● Activity: After locating "154 549 5238" in the listing below, copy that line and each one after it exactly, ending with the line that has "498 295 6862".

● Data in this exercise:
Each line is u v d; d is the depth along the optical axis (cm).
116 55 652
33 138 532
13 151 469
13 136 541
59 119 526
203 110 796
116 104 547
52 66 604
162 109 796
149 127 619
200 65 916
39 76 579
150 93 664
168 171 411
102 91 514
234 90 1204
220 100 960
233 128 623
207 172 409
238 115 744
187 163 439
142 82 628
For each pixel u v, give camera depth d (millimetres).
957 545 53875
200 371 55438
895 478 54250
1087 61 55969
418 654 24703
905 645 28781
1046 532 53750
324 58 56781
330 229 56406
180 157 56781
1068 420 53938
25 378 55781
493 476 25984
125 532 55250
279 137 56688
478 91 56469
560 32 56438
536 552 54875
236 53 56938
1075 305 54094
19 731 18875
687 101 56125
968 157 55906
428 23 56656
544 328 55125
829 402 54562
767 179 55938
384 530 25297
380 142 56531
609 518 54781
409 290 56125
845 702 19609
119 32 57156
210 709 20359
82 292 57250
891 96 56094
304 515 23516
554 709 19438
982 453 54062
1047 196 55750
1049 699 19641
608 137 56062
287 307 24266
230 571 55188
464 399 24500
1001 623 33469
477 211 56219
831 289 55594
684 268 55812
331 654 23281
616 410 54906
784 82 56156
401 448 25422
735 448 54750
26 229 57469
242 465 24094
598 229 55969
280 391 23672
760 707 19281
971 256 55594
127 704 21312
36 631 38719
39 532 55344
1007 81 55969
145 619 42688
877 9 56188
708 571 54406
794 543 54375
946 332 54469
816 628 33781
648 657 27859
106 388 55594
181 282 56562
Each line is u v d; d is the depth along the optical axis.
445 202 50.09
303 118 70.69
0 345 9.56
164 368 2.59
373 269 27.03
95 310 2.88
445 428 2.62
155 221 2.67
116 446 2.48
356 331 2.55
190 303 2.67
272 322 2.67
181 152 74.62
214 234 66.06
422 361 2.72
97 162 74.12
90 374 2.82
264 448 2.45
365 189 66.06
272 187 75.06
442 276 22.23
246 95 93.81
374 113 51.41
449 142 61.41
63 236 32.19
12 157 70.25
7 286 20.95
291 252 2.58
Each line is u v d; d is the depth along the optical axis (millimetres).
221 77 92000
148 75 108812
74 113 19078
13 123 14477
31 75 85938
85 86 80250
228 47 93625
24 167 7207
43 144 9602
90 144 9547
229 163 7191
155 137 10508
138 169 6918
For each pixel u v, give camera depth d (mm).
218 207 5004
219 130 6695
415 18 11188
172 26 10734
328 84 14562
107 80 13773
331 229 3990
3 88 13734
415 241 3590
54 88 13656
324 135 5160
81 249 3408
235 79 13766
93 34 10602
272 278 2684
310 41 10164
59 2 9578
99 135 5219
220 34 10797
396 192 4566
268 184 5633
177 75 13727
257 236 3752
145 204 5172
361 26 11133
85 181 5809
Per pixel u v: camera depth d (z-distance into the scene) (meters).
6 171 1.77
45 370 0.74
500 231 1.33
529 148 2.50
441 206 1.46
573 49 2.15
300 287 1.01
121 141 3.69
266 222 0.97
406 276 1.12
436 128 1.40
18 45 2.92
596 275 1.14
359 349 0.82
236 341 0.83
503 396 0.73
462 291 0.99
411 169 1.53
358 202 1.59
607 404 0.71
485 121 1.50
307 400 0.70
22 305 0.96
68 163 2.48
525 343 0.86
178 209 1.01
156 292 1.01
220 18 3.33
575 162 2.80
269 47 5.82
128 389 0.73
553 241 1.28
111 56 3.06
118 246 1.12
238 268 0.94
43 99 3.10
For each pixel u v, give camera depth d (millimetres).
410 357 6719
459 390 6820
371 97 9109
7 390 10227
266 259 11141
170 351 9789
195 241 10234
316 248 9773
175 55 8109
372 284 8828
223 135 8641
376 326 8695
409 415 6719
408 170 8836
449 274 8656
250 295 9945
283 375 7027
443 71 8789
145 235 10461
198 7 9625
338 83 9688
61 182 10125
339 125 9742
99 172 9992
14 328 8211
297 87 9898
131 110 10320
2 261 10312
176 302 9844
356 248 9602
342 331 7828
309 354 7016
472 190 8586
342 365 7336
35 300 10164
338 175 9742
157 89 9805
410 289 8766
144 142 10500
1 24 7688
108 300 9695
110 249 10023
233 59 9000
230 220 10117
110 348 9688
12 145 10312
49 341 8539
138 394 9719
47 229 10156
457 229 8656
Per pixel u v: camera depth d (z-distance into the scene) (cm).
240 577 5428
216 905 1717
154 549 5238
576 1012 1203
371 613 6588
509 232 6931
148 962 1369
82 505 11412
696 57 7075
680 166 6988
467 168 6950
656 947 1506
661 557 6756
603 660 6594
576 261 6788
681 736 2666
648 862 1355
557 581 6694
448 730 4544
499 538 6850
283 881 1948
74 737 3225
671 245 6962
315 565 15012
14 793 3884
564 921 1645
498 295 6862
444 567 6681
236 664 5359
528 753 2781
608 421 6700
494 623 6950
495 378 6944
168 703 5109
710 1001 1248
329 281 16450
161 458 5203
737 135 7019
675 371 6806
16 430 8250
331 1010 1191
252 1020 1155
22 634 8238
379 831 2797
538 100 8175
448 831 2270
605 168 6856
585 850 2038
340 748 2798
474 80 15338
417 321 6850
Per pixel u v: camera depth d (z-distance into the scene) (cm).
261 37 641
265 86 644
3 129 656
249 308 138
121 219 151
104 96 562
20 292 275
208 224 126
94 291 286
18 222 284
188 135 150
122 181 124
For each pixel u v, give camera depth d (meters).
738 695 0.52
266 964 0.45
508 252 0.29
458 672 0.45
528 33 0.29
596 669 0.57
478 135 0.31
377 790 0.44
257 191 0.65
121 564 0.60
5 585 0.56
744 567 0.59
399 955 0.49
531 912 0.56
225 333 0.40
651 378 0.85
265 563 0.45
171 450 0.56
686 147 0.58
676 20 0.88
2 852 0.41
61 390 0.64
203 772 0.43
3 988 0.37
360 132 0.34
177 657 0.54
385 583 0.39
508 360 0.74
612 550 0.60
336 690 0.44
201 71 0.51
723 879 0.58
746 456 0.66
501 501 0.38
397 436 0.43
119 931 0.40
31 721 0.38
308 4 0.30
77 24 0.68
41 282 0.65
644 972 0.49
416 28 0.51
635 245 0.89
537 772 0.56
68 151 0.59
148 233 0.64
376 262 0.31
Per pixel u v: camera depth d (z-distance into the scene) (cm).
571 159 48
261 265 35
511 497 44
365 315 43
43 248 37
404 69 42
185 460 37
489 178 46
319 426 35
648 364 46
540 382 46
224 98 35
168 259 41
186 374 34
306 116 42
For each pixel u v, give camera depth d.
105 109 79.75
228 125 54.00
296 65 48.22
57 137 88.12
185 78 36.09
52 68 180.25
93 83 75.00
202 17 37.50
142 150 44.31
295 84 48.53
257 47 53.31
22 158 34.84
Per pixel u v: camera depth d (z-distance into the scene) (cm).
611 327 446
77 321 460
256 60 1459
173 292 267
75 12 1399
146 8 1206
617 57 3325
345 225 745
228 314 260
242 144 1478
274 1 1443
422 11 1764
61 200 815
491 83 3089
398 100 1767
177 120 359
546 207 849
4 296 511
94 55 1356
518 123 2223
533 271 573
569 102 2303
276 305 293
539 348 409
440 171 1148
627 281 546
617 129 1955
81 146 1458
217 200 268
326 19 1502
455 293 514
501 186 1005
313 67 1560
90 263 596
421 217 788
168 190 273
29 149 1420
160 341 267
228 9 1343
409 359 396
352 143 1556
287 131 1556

● Task response:
154 549 5238
576 1012 1203
371 613 6588
509 232 6931
148 962 1369
82 505 11412
696 57 7075
680 166 6988
467 168 6950
656 947 1506
661 557 6756
603 660 6594
576 261 6788
681 736 2666
648 862 1355
557 581 6694
448 730 4544
499 538 6850
283 881 1948
74 737 3225
671 245 6962
315 565 15012
14 793 3884
564 921 1645
498 295 6862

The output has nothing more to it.